Chinese oil giant confirms 2021 well was a 'duster' — and it's leaving offshore N.L.
Chinese oil company surrendering exploration licenses, amid reports it plans to exit Canada altogether

A Chinese oil giant has confirmed that a highly touted well drilled in the Flemish Pass in 2021 was unsuccessful and that the company is abandoning its efforts to become a producer in the Newfoundland and Labrador offshore oil industry.
The decision by the China National Offshore Oil Corporation follows earlier media reports, citing anonymous sources, that the company was preparing to sell its considerable assets in Canada, the United States and the United Kingdom because of concerns it may face future sanctions.
The company hired the Stena Forth drill ship to probe the deepwater Pelles well, 460 kilometres miles from St. John's, in licence area 1144, in the spring of 2020.
There were rumblings almost immediately that the well was a "duster" — oil industry slang term for a dry hole.

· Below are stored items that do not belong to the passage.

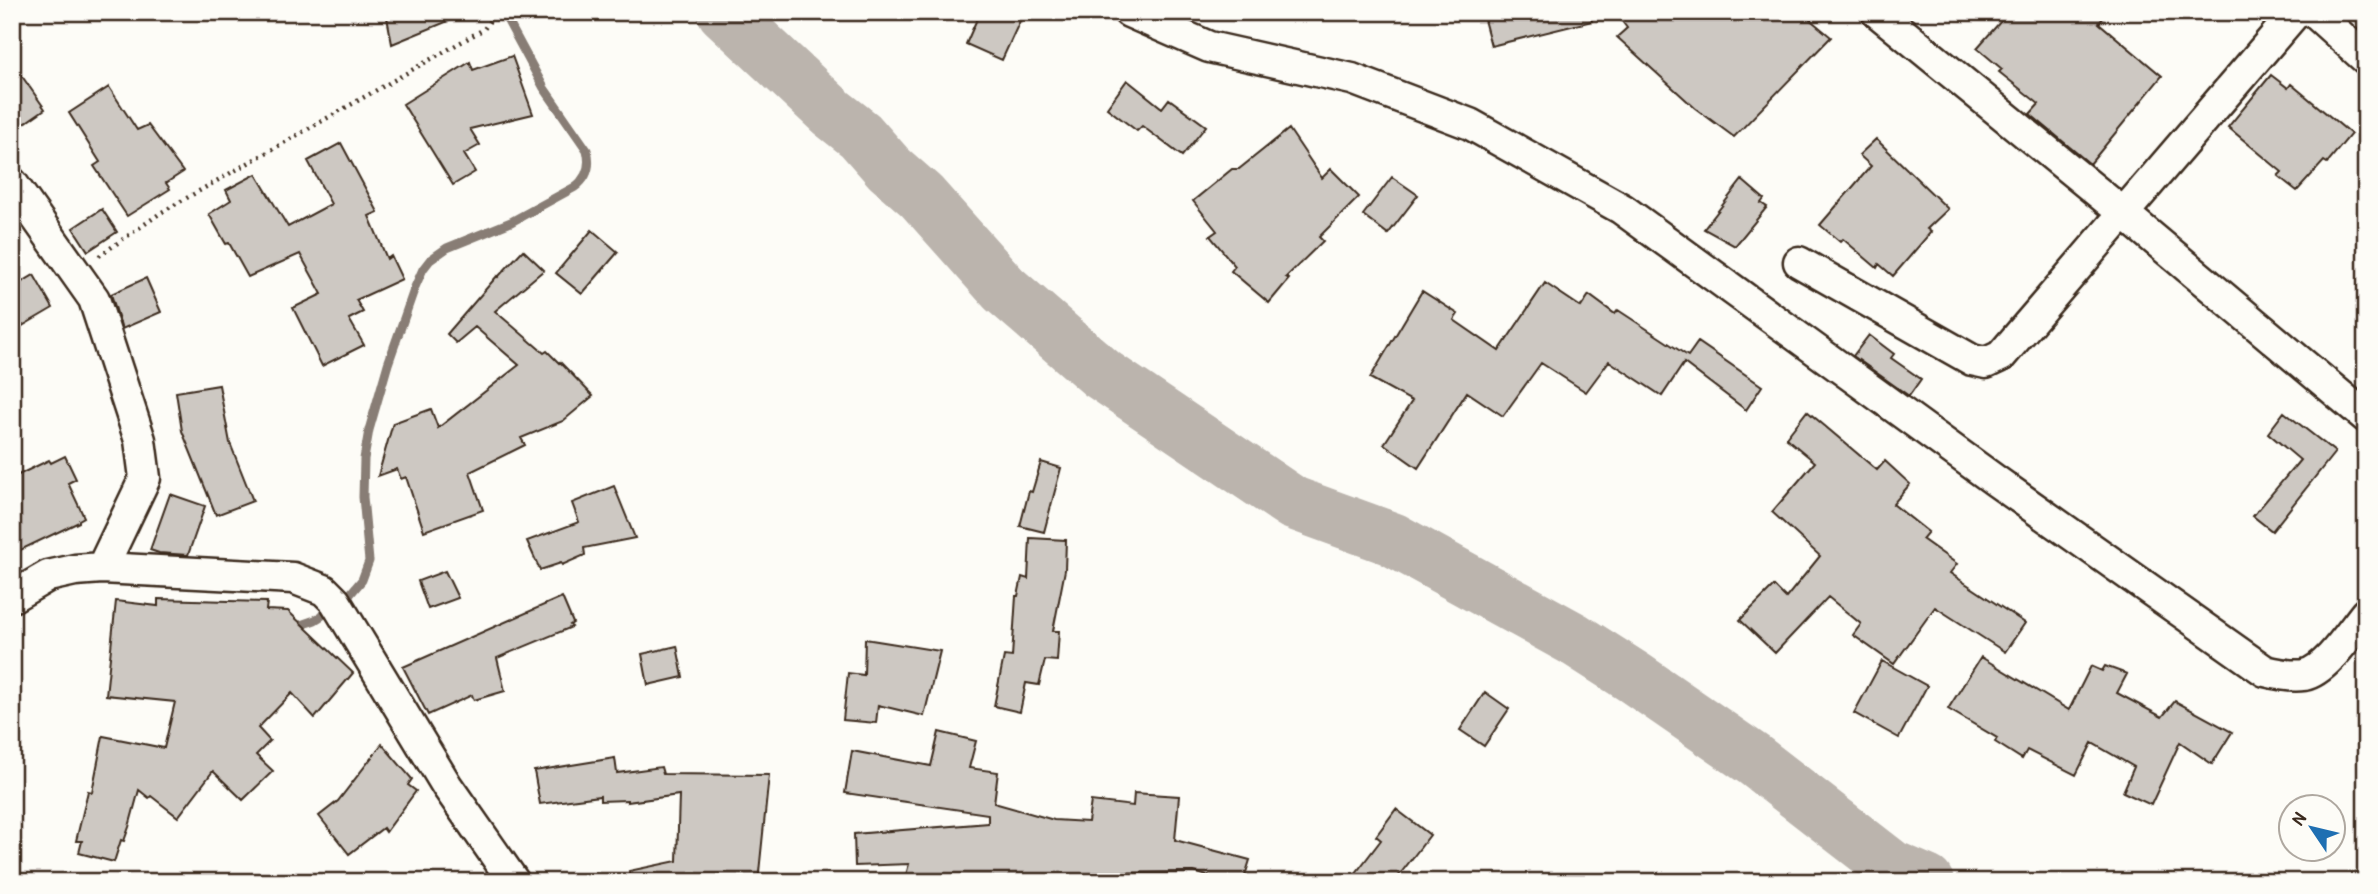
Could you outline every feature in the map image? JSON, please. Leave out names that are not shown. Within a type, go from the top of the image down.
[{"type":"street","points":[[1129,12],[1209,47],[1352,79],[1470,124],[1622,209],[1996,481],[2265,671],[2286,675],[2305,674],[2323,665],[2366,613]]},
{"type":"street","points":[[1877,12],[2122,212],[2366,418]]},
{"type":"street","points":[[1799,262],[1972,360],[1986,363],[2001,356],[2296,12]]},
{"type":"street","points":[[2314,12],[2366,59]]},
{"type":"street","points":[[12,183],[94,299],[139,440],[145,478],[102,568]]},
{"type":"street","points":[[12,597],[48,576],[102,568],[293,578],[324,590],[335,600],[447,786],[514,882]]},
{"type":"path","points":[[75,273],[162,212],[484,29],[496,12]]},
{"type":"building","points":[[386,12],[467,12],[468,13],[392,44]]},
{"type":"building","points":[[980,12],[1024,12],[1002,60],[966,44]]},
{"type":"building","points":[[1482,12],[1591,12],[1592,21],[1491,46]]},
{"type":"building","points":[[1615,12],[1801,12],[1831,37],[1734,137],[1695,108],[1617,37],[1627,28]]},
{"type":"building","points":[[2009,12],[2108,12],[2099,23],[2162,76],[2090,164],[2030,114],[2039,104],[1999,72],[2002,69],[1977,48]]},
{"type":"building","points":[[512,56],[533,114],[470,129],[480,145],[464,154],[475,172],[453,185],[403,104],[470,62],[473,70]]},
{"type":"building","points":[[12,62],[45,109],[12,132]]},
{"type":"building","points":[[2271,75],[2288,88],[2291,84],[2351,134],[2327,163],[2324,161],[2297,191],[2278,176],[2282,172],[2228,127]]},
{"type":"building","points":[[1127,80],[1162,108],[1169,99],[1206,126],[1182,156],[1142,126],[1137,131],[1107,108]]},
{"type":"building","points":[[109,87],[137,130],[148,125],[183,172],[166,183],[170,189],[127,216],[94,166],[100,162],[69,113]]},
{"type":"building","points":[[1289,129],[1322,178],[1331,169],[1359,197],[1319,237],[1323,241],[1286,277],[1289,279],[1269,303],[1231,271],[1235,266],[1210,236],[1217,231],[1193,201],[1232,169],[1239,169]]},
{"type":"building","points":[[1876,139],[1948,209],[1927,229],[1931,232],[1893,276],[1879,264],[1877,268],[1843,239],[1840,242],[1820,225],[1871,166],[1859,155]]},
{"type":"building","points":[[341,143],[378,212],[369,216],[387,259],[391,256],[402,279],[356,300],[363,312],[349,319],[364,345],[322,366],[293,308],[322,294],[300,254],[248,277],[209,214],[231,200],[226,190],[256,174],[288,227],[331,204],[308,161]]},
{"type":"building","points":[[1392,177],[1418,195],[1388,234],[1363,215]]},
{"type":"building","points":[[1742,180],[1764,199],[1761,203],[1767,207],[1735,246],[1704,229]]},
{"type":"building","points":[[102,209],[117,232],[88,251],[73,228]]},
{"type":"building","points":[[592,230],[618,252],[582,294],[556,273]]},
{"type":"building","points":[[523,250],[544,270],[495,311],[544,353],[547,351],[560,362],[593,396],[563,421],[521,438],[525,445],[470,472],[483,510],[424,531],[406,477],[401,479],[397,469],[378,476],[393,423],[431,409],[438,428],[519,365],[475,327],[456,343],[447,334]]},
{"type":"building","points":[[34,275],[53,308],[12,332],[12,288]]},
{"type":"building","points":[[146,278],[161,312],[122,329],[111,294]]},
{"type":"building","points":[[1545,283],[1581,307],[1589,295],[1615,314],[1618,310],[1688,356],[1698,342],[1762,386],[1746,410],[1684,363],[1662,396],[1609,361],[1586,392],[1541,363],[1503,416],[1467,392],[1418,468],[1384,444],[1412,401],[1370,378],[1422,291],[1458,314],[1454,320],[1499,351]]},
{"type":"building","points":[[1869,335],[1894,354],[1891,358],[1921,379],[1909,396],[1853,356]]},
{"type":"building","points":[[219,385],[230,443],[253,501],[216,515],[182,431],[176,392]]},
{"type":"building","points":[[1807,411],[1877,470],[1885,461],[1910,484],[1893,504],[1928,532],[1922,539],[1957,564],[1950,573],[2025,623],[2005,652],[1935,607],[1894,664],[1853,635],[1861,624],[1828,597],[1775,653],[1740,620],[1774,586],[1786,598],[1820,556],[1772,512],[1815,462],[1786,438]]},
{"type":"building","points":[[2284,412],[2335,452],[2272,531],[2253,516],[2300,460],[2268,433]]},
{"type":"building","points":[[65,456],[76,479],[68,483],[84,517],[79,522],[12,554],[12,478],[49,460],[51,463]]},
{"type":"building","points":[[1041,462],[1061,468],[1044,532],[1020,526],[1029,491],[1032,492]]},
{"type":"building","points":[[614,486],[635,538],[584,548],[585,555],[562,565],[561,563],[540,570],[527,541],[579,522],[572,503]]},
{"type":"building","points":[[170,494],[205,506],[188,555],[150,550]]},
{"type":"building","points":[[1030,538],[1066,540],[1065,570],[1053,631],[1059,631],[1057,661],[1045,660],[1039,685],[1026,683],[1020,712],[994,706],[1004,656],[1012,657],[1016,596],[1022,577],[1028,579]]},
{"type":"building","points":[[445,571],[458,598],[428,609],[418,581]]},
{"type":"building","points":[[562,597],[573,623],[570,625],[572,627],[497,658],[505,691],[474,700],[472,695],[428,715],[403,667]]},
{"type":"building","points":[[158,599],[267,602],[266,610],[288,611],[353,673],[315,718],[292,693],[258,728],[270,741],[256,755],[273,771],[243,800],[213,771],[178,817],[139,790],[129,827],[124,841],[121,840],[114,862],[79,853],[82,841],[76,841],[88,791],[92,792],[103,736],[164,748],[175,702],[106,695],[116,601],[158,606]]},
{"type":"building","points":[[865,639],[940,651],[924,716],[878,705],[876,723],[843,720],[848,673],[864,675]]},
{"type":"building","points":[[677,646],[683,677],[648,685],[642,654]]},
{"type":"building","points":[[1981,657],[2069,710],[2091,666],[2102,671],[2105,666],[2127,674],[2117,693],[2162,717],[2175,701],[2232,732],[2212,764],[2180,742],[2151,805],[2123,792],[2134,767],[2092,743],[2076,775],[2027,750],[2022,759],[1995,742],[1997,738],[1948,709]]},
{"type":"building","points":[[1882,661],[1927,686],[1899,738],[1854,713]]},
{"type":"building","points":[[1485,692],[1509,709],[1484,746],[1460,730]]},
{"type":"building","points":[[939,732],[976,741],[969,768],[998,772],[994,803],[1054,820],[1088,822],[1091,801],[1133,806],[1134,793],[1179,796],[1175,840],[1250,860],[1243,882],[1228,882],[1194,872],[1117,873],[1117,882],[904,882],[909,864],[855,866],[854,834],[988,823],[988,814],[845,793],[852,751],[931,766]]},
{"type":"building","points":[[382,744],[412,779],[408,785],[416,791],[386,832],[383,828],[349,854],[319,816],[338,801]]},
{"type":"building","points":[[615,758],[617,773],[661,767],[663,774],[769,775],[758,882],[630,882],[629,871],[677,861],[679,795],[627,802],[600,801],[600,796],[540,804],[534,771]]},
{"type":"building","points":[[1396,809],[1430,835],[1394,882],[1349,882],[1381,840],[1376,836]]},
{"type":"waterway","points":[[346,599],[362,580],[369,561],[363,497],[364,459],[369,430],[388,364],[423,269],[430,260],[447,248],[511,222],[575,187],[587,171],[587,150],[544,88],[503,12]]},
{"type":"waterway","points":[[724,12],[832,113],[860,135],[889,168],[921,196],[1004,289],[1102,374],[1293,503],[1392,539],[1574,639],[1754,760],[1892,867],[1927,882]]},
{"type":"waterway","points":[[292,628],[315,620],[331,610]]}]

CNOOC is now confirming the well came up empty, and the company is leaving the province.
In a statement to CBC News, a spokesperson for CNOOC International wrote, "We made the difficult decision to relinquish our exploration licences in the Flemish Pass."
CNOOC is state-owned in a country controlled by the Chinese Communist Party, and became a player in the West after acquiring Canadian oil company Nexen in 2013 for $15 billion.
Sources have told the Reuters news service that CNOOC intends to exit Canada and other Western countries because of concerns its assets could be targeted for sanctions.
The assets include stakes in major fields in the North Sea, the Gulf of Mexico, and large Canadian oilsands projects.
Ties between China and the West have long been strained by trade and human rights issues, and the tension has grown following Russia's invasion of Ukraine, which China has refused to condemn.
'We do not comment on market rumours'
A spokesperson for CNOOC said, "We are aware of the media reports. We do not comment on market rumours."
CNOOC acquired the rights to exploration licence No. 1144 in offshore Newfoundland and Labrador in January 2016, with a commitment to spend up to $261 million in search of hydrocarbons, and bid some $40 million a year later to acquire licence No. 1150.
The company did not respond to questions about job losses, or whether it was forfeiting any security deposits to the offshore energy board for surrendering the licences.
"We appreciate the strong contribution made by all employees and contractors and we are proud of the work conducted in the area over the last six years," the CNOOC statement reads.
The board that regulates the offshore industry, the Canada-Newfoundland and Labrador Offshore Petroleum Board, confirmed in January that CNOOC has abandoned licence 1144 but continues to hold 100 per cent interest in licence area 1150. When contacted this week, a spokesperson for the board said that scenario remains unchanged.
As for the possible forfeiture of exploration deposits to the board, the spokesperson said a review is underway.
Meanwhile, as one company exits, another is about to enter.
Another state-owned company, QaterEnergy, has partnered with ExxonMobil Canada to explore another prospect in the Flemish Pass called Hampden, located in licence area 1165A.
The deal marks QatarEnergy's first attempt at offshore exploration in Canada.
Like CNOOC, the joint venture has also contracted the Stena Forth drill ship, with an exploration program planned for the second half of 2022.
Both prospects are not far from Equinor's massive Bay du Nord project, which received federal environmental approval in early April.